Powerless—that’s a little extreme. Immigration, after all, was also a product of global forces, mediated by national policy, and though the Progressive Era reformers did not have the power to change the flows of immigration, progressives nevertheless did something even more important, and within their control: They made life more decent for the immigrants. The mayor of New York is the chief executive of a city that is bigger than Israel or Switzerland; the government directly under his control is larger than that of 43 separate states, and the economy under his supervision is roughly the size of Canada’s. Even a partial authority over that much power is a very great deal of power indeed.
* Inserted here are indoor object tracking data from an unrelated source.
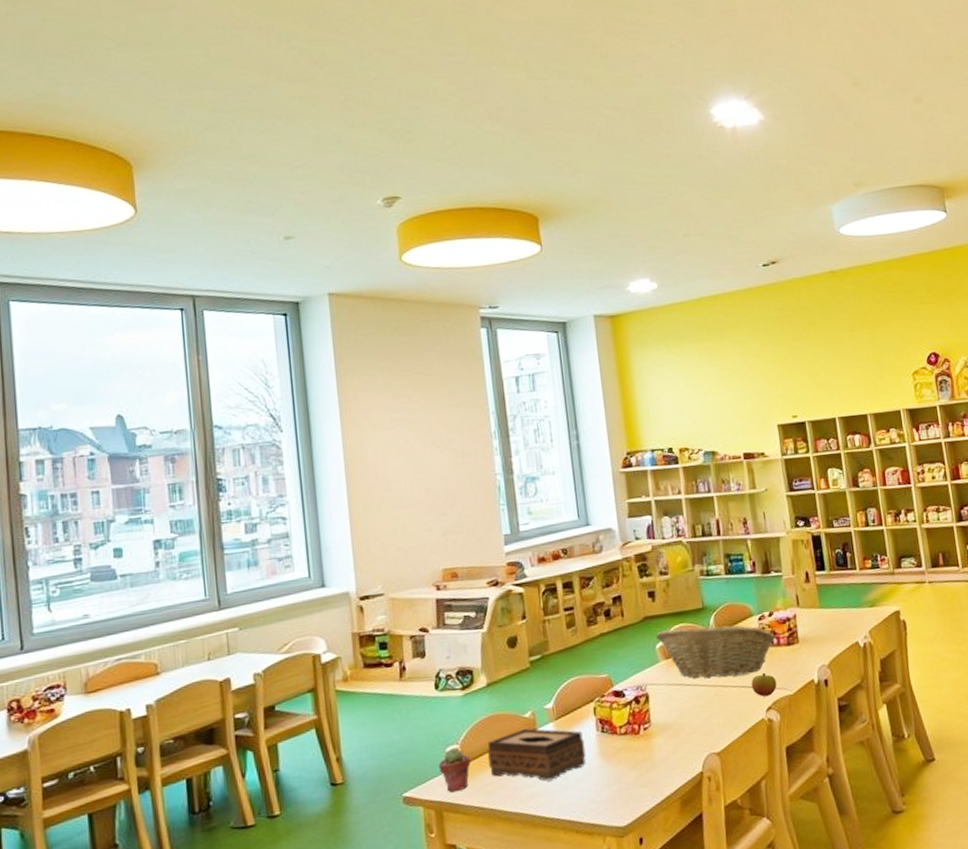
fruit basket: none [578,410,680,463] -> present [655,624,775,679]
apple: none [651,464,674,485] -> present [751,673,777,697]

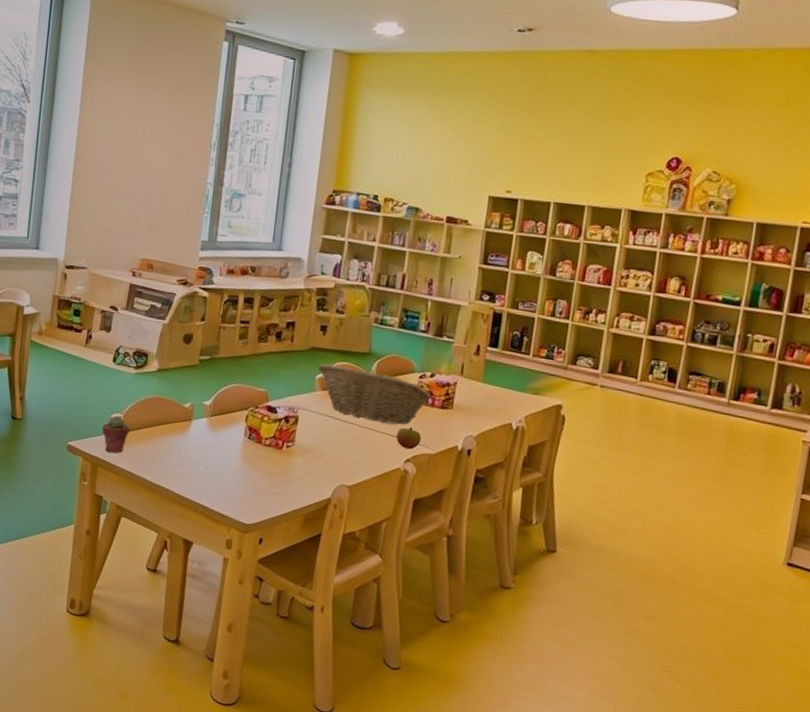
tissue box: present [487,728,586,781] -> none [144,416,232,467]

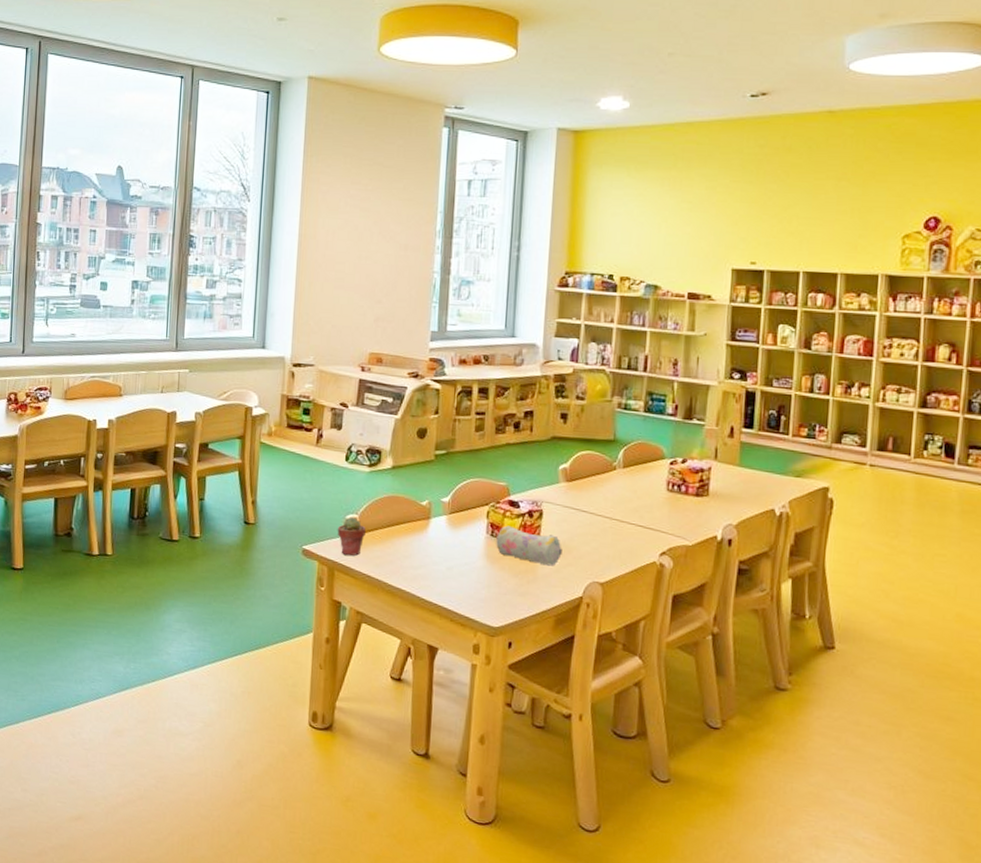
pencil case: none [252,429,315,469] -> present [496,525,562,566]
fruit basket: present [317,363,431,425] -> none [560,453,684,515]
apple: present [396,427,422,450] -> none [649,518,677,542]

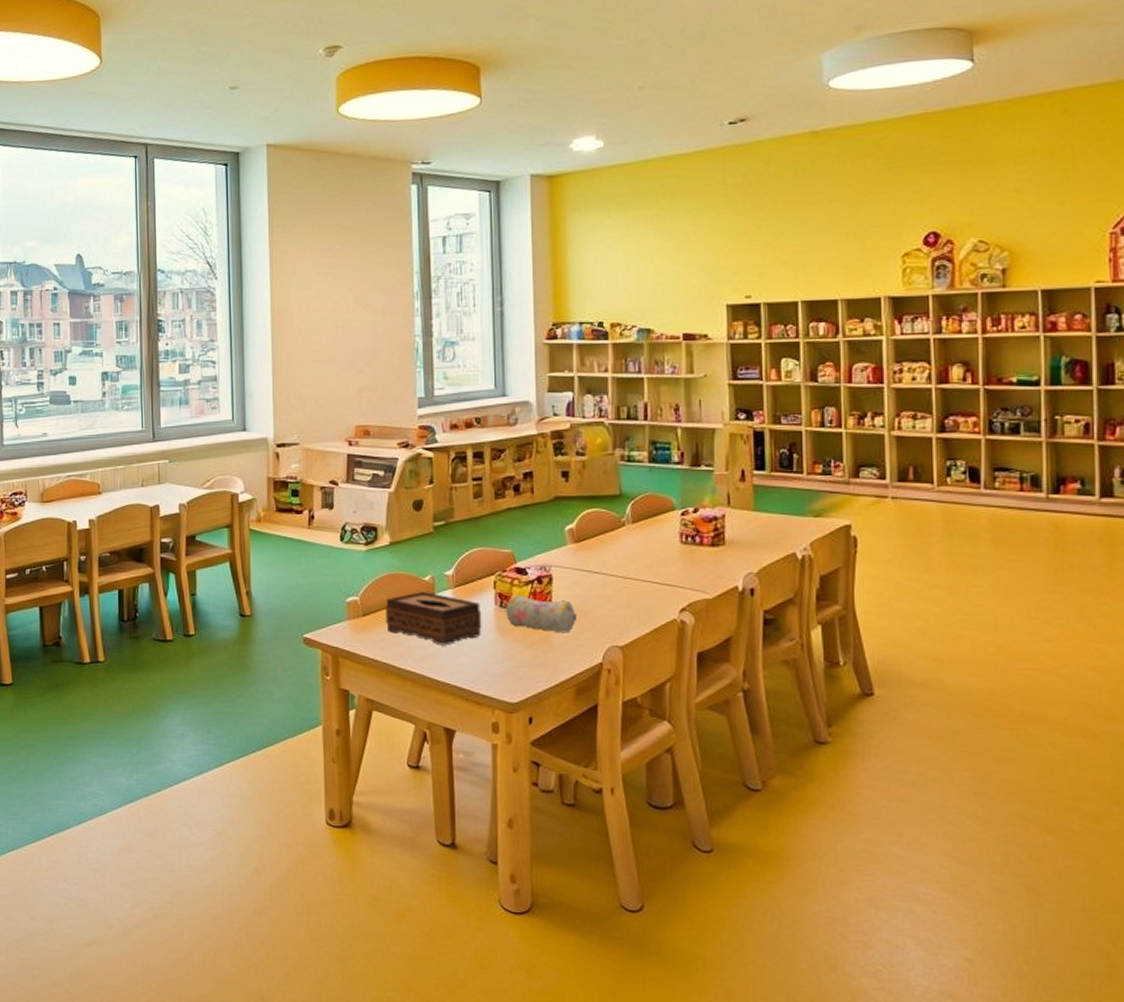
potted succulent: present [337,517,366,556] -> none [338,600,368,641]
tissue box: none [382,515,473,568] -> present [386,592,482,646]

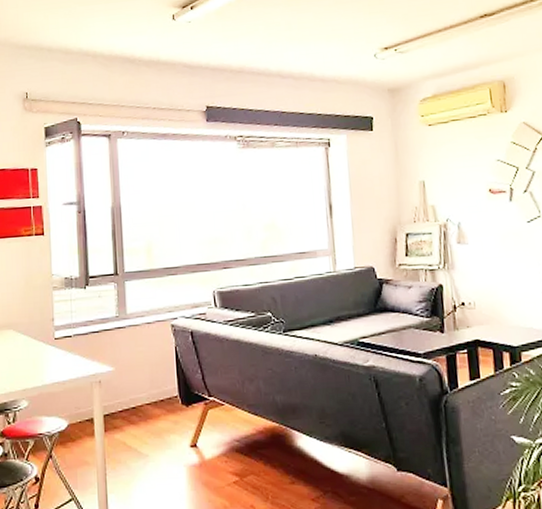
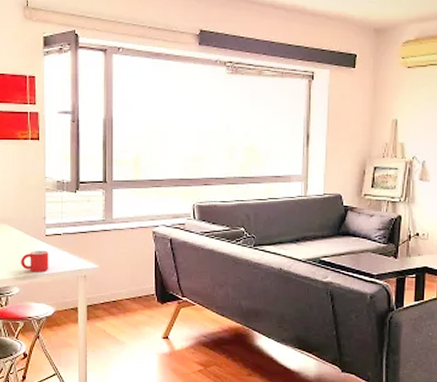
mug: none [29,355,60,382] -> present [21,250,49,272]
Consider how radically the last two mayors, by the ends of their terms, had remade the city in their own distinct images.

And yet a program of the scope that De Blasio has begun to sketch out—a symbolic remaking of the city under the banner of affordability—is at least as vast an undertaking as Bloomberg’s or Giuliani’s and arguably more complicated. The first trade-off De Blasio has proposed is about the simplest that he will confront—a somewhat higher marginal municipal tax rate on those making over $500,000 a year in return for universal prekindergarten, which is both an expansion of services to the poor and a cost saver for middle-class parents. Increasing the stock of inexpensive housing and improving our public schools are knottier problems, and it’s far from clear whether this coalition of the emotionally disenfranchised—those making $10,000 and those making $100,000—really does agree on what a better city looks like, or even on a definition of affordable.
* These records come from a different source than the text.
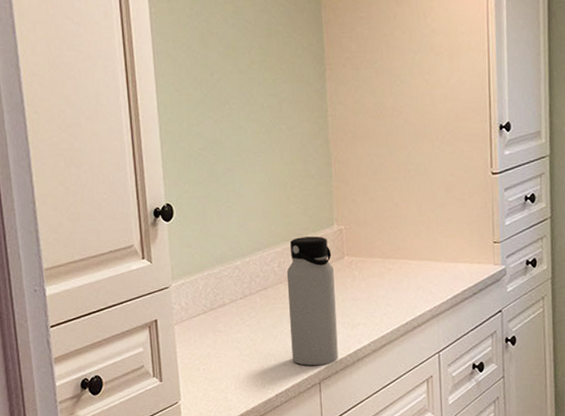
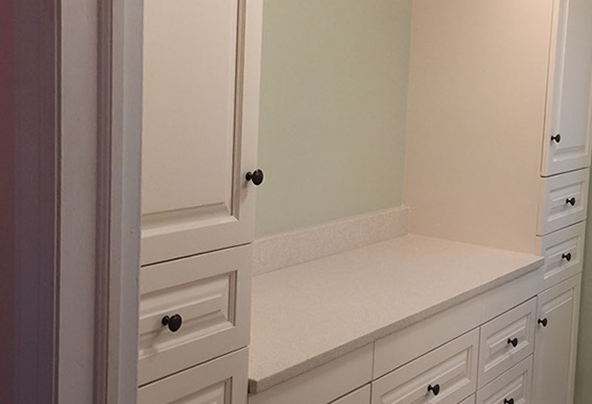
water bottle: present [286,236,338,365] -> none [352,212,397,326]

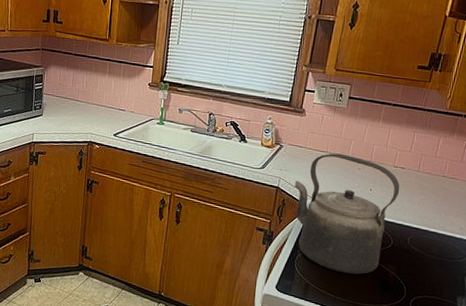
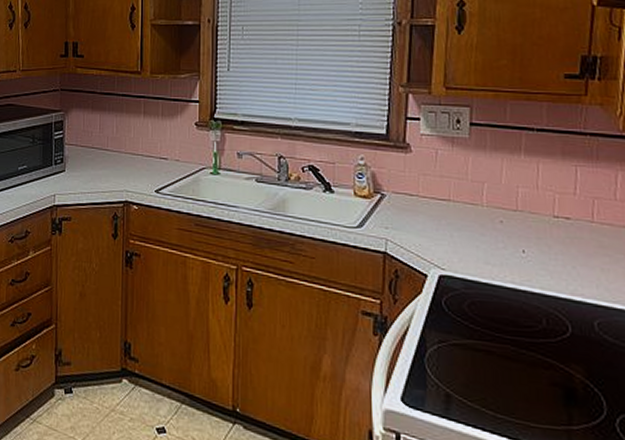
kettle: present [294,153,400,275] -> none [409,201,569,380]

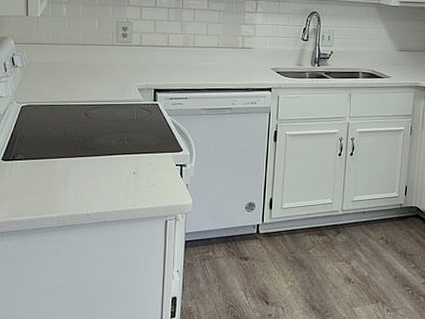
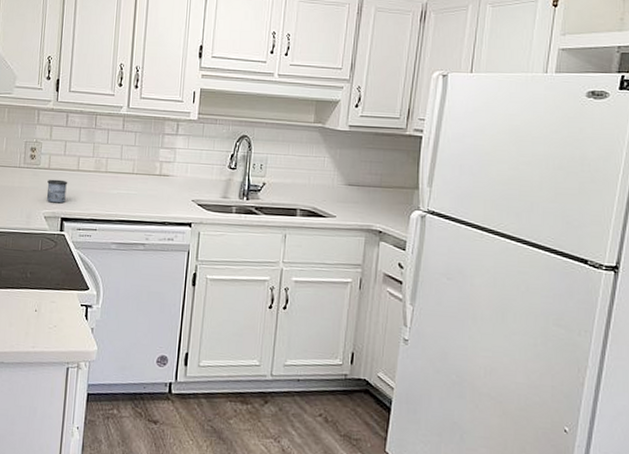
mug: none [139,55,159,76] -> present [46,179,68,204]

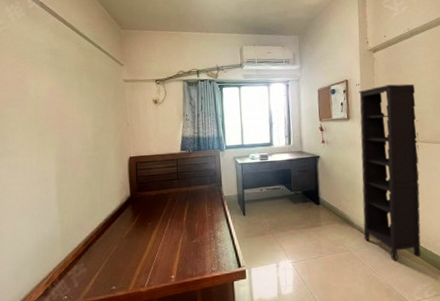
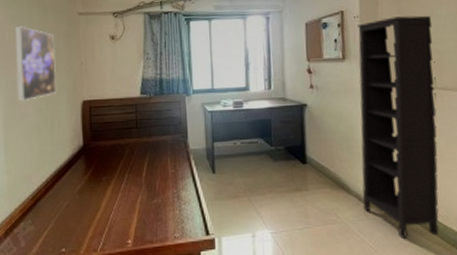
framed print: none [65,91,105,159] -> present [14,26,56,102]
But a mayor’s greatest power, says Jonathan ­Soffer, a scholar of city government in both the Koch administration and the Progressive Era, is often political, “the power to change the corporate culture,” the way the city’s government and the city itself behave. That, yes, and also the power of precedent, the memory that something very similar to his project to correct the excesses of a gilded age has been accomplished, right here, before.